“Põe-me creme”, “Tenho fome”, “Deixa-me só ir à casa de banho”.


Este podia perfeitamente ser o início de uma tira de um livro de Calvin and Hobbes, ou eventualmente as primeiras frases balbuciadas pelo Mário do Big Brother numa qualquer manhã de sábado… Só que não.

Permitam-me que vos alerte para o real fundamento destes (e outros) pedidos, afirmações, exigências, ultimatos, chamem-lhes o que quiserem: é uma armadilha!! Fête muita attention, isto são pequenos testes engendrados pela mãe da criança para testar a nossa resiliência pré-paternal! Autênticos pântanos de areia movediça prontos para engolir o pai mais incauto!

Atentemos a este exemplo: chegaste do trabalho, foste com o cão à rua, deste um jeito à casa, fizeste o jantar, puseste a mesa, jantaram, levantaste a mesa, arrumaste a cozinha, e quando finalmente aconchegas as nalgas no sofá e pegas no comando da Playstation para uns merecidos minutos de entretenimento vazio e infantil… “Ohhh, e não me pões creme nos pés?”. Já foste. São pelo menos 30 minutos de esfreganço (e é bom que seja sincero e convincente, porque se for assumidamente contrariado ainda dura mais) e depois, como é óbvio, com as mãos todas besuntadas de Creme Barral, já não vais pegar em comando nenhum, e como entretanto já puseste o trem de aterragem e já nem tens forças para te levantar do sofá e ir lavar as mãos pronto, o teu serão acabou ali.

Vejamos também esta situação: 14h30: acabamos de almoçar, 15h00: “Já comia qualquer coisa”, 15h02: “Estou cheia de fome”, 15h05: “A sério, já me estou a irritar, pára aí em qualquer lado, já te disse que preciso de comer!”. Sim, isto escala depressa.

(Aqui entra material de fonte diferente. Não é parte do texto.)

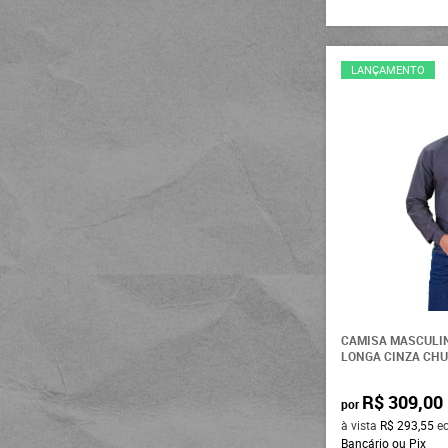
Classic
3XG
Red Dust
XG1
Beira Lago
LANÇAMENTO
XG2
Arizona
XG3
Pyramid Country
XGG
Paul Western
XXG
Durango
EX
Made In Farm
EXG
BF///MS
XL
Pampa Sul
33
Fasolo
34
Selff Western
CAMISA MASCULI
35
LONGA CINZA CHU
Texas Farm
36
Pura Raça
R$ 309,00
por
37
à vista
R$ 293,55
e
MX 72
Bancário ou Pix
38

Terminemos com este exemplo: Preparam-se para sair de casa. A mãe da criança grita “Despacha-te, estou há que tempo há tua espera, és uma princesa!”. Tu despachas-te a correr, certificas-te que está tudo ok e que ela está pronta para sair também, dás o biscoito ao cão para ele ficar entretido, pegas nas tuas coisas, na mochila dela, nos 10 sacos que têm para levar para baixo e no carrinho que decidiram que era hoje que ia para o porta bagagens do carro, e quando já estás do lado de fora da porta e a parecer um camelo albardado para uma travessia do Sahara ela diz-te lá do fundo do corredor: “Deixa-me só ir à casa de banho num instante”…

Poderia enumerar aqui mais uns quantos exemplos, mas creio que já perceberam onde quero chegar, e o ponto principal deste post não são os exemplos, mas sim a moral da história. E a moral desta história foi escrita há já alguns anos atrás por um grandioso poeta português de seu nome Tomás Taveira e reza assim: aguenta e não chora.

A realidade é que, a não ser que tenhas sido péssimo na tua escolha, a mãe da tua criança não há-de ser uma criatura pérfida cuja única missão neste mundo é testar-te ou simplesmente fazer a tua vida num inferno. Às vezes (ou sempre, ou quase vá…) aquilo que a nós nos pode parecer um capricho inoportuno, para a mãe da criança é uma necessidade real e premente, ou algo que lhe pode trazer um grande alívio.

Por outro lado, qualquer derrapagem que tenhas nestes affairs culminará certamente num chimbalão daqueles épicos, por isso, nem que seja para o evitares e te poupares a alguns insultos e achincalhos, põe-te fresco e aguenta-te à bomboca. Quanto mais depressa aceitares este teu destino e o começares a encarar com naturalidade e até com algum prazer, melhor.